> Extracted text
┄┄┄┄┄┄┄┄┄┄

Paluri fails to teach wherein: the video corpus comprises videos classified using predefined classes; and mapping the extracted entities to one or more of the predefined classes.
In the same field of endeavor, Zhang teaches wherein: the video corpus comprises videos classified using predefined classes; and mapping the extracted entities to one or more of the predefined classes ([0030-0031], content item classification module 102 can classify a content item and determine whether the content item is of a particular type of content item using a “multi-stage classification process”, content item classification module 102 can make an initial determination of whether the content item falls within the classification, examples of such types of content items can include engagement bait, click bait, etc., [0040], initial classification module 204 can train a machine learning model to determine whether a content item is a particular type of content item, the particular type of content item can be engagement bait or click bait).
It would have been obvious to one having ordinary skill in the art before the effective filing date of the claimed invention to modify the classification of video context based on similarity of feature vectors and other text and social content associated with the video, as taught in Paluri, to further include mapping the determine context into predefined classification types based on the detected content, as taught in Zhang, in order to determine a more accurate classification and take one or more actions based on the classification of a content item. (See Zhang [0032])
Regarding Claim 8, Paluri teaches all aspects of the claimed invention as disclosed in Claim 1 above. Paluri fails to teach wherein the model is one of plural different models that each have different combinations of inputs, and further comprising selecting the model from the plural different models based on inputs available for the subject video.
In the same field of endeavor, Zhang teaches wherein the model is one of plural different models that each have different combinations of inputs, and further comprising selecting the model from the plural different models based on inputs available for the subject video ([0030], content item classification module 102 can make an initial determination of whether the content item falls within the classification, the initial determination can be based on non-social signals associated with the content item, if it is uncertain whether the content item falls within the classification based on the initial determination, the content item classification module 102 can monitor the content item and make a subsequent determination of whether the content item falls within the classification, the subsequent determination can be based on social signals associated with the content item and/or non-social signals associated with the content item, a process of making an initial determination and one or more subsequent determinations of whether a content item falls within a classification can be referred to as a “multi-stage classification process” [0040], initial classification module 204 can train a machine learning model to determine whether a content item is a particular type of content item, the particular type of content item can be engagement bait or click bait, training data can include various features that relate to non-social signals, such as content attributes associated with content items including text, an image, a video, an audio, a type of media (e.g., an image, a video, an audio, text, etc.), a duration of a content item (e.g., time length of a video), a subject matter, one or more objects represented in a content item [0028], social signals not available when content item first created or posted).
It would have been obvious to one having ordinary skill in the art before the effective filing date of the claimed invention to modify the classification of video context based on similarity of feature vectors and other text and social content associated with the video, as taught in Paluri, to further include applying a multi-stage classification process using different model, at different times, based on different input data, when determining the classification of the content, as taught in Zhang, in order to determine a more accurate classification for a content item based on different data available over time and take one or more actions based on the classification. (See Zhang [0032])

┄┄┄┄┄┄┄┄┄┄

> Data records
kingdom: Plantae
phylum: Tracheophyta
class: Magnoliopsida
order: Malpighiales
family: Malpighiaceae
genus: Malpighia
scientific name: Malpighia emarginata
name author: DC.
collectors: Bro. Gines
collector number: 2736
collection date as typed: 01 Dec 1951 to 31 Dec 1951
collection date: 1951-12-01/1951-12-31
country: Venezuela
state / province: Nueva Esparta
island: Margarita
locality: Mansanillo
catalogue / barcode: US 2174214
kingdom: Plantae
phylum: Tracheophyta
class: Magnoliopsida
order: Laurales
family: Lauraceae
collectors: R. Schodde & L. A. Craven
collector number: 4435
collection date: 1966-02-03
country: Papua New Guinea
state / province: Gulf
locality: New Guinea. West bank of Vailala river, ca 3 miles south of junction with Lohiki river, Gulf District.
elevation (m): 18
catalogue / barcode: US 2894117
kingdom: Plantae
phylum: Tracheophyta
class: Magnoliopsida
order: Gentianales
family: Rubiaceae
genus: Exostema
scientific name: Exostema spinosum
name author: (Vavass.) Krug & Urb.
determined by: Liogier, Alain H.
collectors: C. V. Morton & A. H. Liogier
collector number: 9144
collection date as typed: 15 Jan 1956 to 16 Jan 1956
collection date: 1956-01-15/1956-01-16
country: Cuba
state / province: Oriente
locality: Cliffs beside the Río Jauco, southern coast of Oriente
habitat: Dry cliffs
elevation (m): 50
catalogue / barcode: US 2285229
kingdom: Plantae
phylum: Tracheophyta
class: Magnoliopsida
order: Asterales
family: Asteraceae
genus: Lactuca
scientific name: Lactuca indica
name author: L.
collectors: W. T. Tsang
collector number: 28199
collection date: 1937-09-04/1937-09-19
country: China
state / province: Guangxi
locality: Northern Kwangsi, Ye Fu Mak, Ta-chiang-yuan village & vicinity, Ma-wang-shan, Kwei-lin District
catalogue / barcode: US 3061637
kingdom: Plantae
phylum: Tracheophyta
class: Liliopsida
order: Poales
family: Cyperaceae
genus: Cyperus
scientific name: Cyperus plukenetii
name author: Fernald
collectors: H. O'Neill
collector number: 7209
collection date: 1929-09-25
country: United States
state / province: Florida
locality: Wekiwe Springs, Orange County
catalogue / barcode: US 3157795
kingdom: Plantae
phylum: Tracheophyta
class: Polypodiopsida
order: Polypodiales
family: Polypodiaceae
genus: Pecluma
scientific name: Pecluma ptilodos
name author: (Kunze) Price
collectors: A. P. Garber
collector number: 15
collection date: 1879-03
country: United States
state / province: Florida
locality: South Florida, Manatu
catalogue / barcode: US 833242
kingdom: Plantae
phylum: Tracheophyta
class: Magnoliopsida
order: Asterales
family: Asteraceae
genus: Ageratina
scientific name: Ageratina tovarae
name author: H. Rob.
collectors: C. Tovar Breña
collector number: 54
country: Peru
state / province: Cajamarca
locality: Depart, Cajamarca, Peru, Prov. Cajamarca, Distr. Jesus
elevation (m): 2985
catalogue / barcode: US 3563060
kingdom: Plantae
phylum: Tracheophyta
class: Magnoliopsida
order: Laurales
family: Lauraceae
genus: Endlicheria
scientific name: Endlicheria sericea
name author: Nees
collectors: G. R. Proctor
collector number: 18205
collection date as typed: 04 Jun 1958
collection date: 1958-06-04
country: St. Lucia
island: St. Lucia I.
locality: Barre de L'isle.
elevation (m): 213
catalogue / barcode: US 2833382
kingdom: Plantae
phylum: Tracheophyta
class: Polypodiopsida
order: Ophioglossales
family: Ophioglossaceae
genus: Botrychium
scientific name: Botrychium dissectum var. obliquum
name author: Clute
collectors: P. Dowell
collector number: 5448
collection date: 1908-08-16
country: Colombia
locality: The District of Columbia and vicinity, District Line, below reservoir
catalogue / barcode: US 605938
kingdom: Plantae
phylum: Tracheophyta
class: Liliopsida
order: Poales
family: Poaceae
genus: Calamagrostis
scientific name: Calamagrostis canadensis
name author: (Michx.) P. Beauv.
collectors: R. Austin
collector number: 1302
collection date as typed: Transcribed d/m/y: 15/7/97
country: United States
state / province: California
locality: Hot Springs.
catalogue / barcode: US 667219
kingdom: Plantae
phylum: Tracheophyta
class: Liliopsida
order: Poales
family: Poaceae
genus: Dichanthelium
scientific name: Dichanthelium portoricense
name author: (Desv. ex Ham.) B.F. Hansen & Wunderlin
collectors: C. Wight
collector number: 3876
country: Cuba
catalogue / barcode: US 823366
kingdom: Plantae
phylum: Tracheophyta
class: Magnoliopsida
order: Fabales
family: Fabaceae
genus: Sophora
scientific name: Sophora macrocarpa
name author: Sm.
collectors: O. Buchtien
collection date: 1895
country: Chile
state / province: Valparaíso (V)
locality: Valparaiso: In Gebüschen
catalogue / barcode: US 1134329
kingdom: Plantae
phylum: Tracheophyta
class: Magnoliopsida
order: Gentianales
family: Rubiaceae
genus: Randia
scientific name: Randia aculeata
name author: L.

┄┄┄┄┄┄┄┄┄┄

> Challenges
A. According to the passage on Paluri and Zhang, which types of content items does Zhang give as examples of a particular type that a machine learning model can be trained to detect?
B. Reproduce the stretch of the passage on Paluri and Zhang from "Regarding Claim 8, Paluri" through "the subject video.".
The entries have no connection to the passage on Paluri and Zhang.

> Solutions by task
A. Engagement bait and click bait.

B.
Regarding Claim 8, Paluri teaches all aspects of the claimed invention as disclosed in Claim 1 above. Paluri fails to teach wherein the model is one of plural different models that each have different combinations of inputs, and further comprising selecting the model from the plural different models based on inputs available for the subject video.